BOBGRAM issued 17 Feb 2012

WEATHERGRAM
YOTREPS
Issued 17 Feb 2013
Bob McDavitt's ideas for sailing around the South Pacific.
Disclaimer: Weather is a mix of pattern and chaos; these ideas are from the patterned world of weather maps, so please fine-tune to your place. Dates are in UTC unless otherwise stated.
The Atmosphere: The Southern Oscillation Index or SOI (30 day running mean) is based on the barometer readings from Tahiti and Darwin and sums up the weather pattern over the South Pacific in one number. It dived to almost minus 1 during December, relaxed to near zero during January, and has dived to minus 0.9 so far during February. So things may now be tilting in the favour of weather systems that bring SW winds over the South Island (El Nino). But not this week---

To see the SOI for the past few months , updated weekly, view
http://weather.farmonline.com.au/climate/indicator_enso.jsp?c=soi&p=weekly

The Ocean: Sea surface temperatures across the equatorial Pacific act as a thermostat for the planetary weather engine. When they are different from normal we get a change in clouds around the equator and in the latitude zones of weather across the whole Pacific.
Well, in the past month the SST in this target zone has mostly slightly below normal, indicating a tendency towards La Nina in the Ocean. This dichotomy between atmosphere and ocean indicates that the tropics are having a mixed impact on our seasonal weather.

WEATHER ZONES
There is a Madden Julian Oscillation of enhanced convection moving from the Indian Ocean onto northern Australia this week. This can be seen at
http://cawcr.gov.au/staff/mwheeler/maproom/OLR_modes/h.6.MJO.S.html, where the blue zone (of less OLR) marks a strengthening of convection and an increased chance of tropical cyclone formation.
The latest EC model has a tropical cyclone forming off NW Australia this weekend and possibly making landfall around Mon 25 Feb.
Also all the computer models are showing a tropical depression forming off the Queensland Coast on Mon/Tue 18/19 Feb, then tracking offshore and following the coast southwards and deepening as far as 30S then weakening and making landfall over New South Wales around Friday.
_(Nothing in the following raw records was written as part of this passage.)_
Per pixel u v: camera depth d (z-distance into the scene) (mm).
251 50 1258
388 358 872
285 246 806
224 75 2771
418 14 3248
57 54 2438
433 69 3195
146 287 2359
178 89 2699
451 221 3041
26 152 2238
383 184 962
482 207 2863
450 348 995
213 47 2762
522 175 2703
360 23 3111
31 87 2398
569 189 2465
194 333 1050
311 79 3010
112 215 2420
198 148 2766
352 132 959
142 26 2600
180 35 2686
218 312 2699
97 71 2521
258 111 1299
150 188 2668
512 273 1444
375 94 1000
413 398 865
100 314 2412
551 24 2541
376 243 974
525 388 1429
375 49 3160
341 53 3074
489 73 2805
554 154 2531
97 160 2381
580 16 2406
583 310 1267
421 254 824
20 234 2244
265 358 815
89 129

Avoid.

The South Pacific Convergence Zone SPCZ has strengthened and broadened a lot in the past week and is mainly draped between 10 and 25S, with clusters of convection over Fiji, from Samoa to Marquesas, and south of Southern Cooks. By the end of this week the SPCZ should be in much the same place and continuing strong, with the possibility of a low lingering south of southern Cooks.


The Sub tropical ridge STR extends from Aussie Bight across the Tasman Sea and NZ and then along about 35S. It is at its southern most position- consistent with the time of year.

The High crossing NZ on Monday is expected to move off to the east on Tuesday.
Another High is expected to cross South of Tasmania on Wednesday and then its eastern side is likely to fade south of NZ on Thursday. Its western side is expected to skirt the South Island SE coast on Friday and blossom east of or over the South Island during Sat/Sun 23/24 Feb.

There is one front between those two highs. It is expected to be over the South Island on Wed 20 Feb and should then peel off to the east, but may help a trough to form off NE of NZ on Thursday and Friday- and that may make for a SE flow for the TELECOM THREE KINGS race being held by Royal Akarana Yacht club.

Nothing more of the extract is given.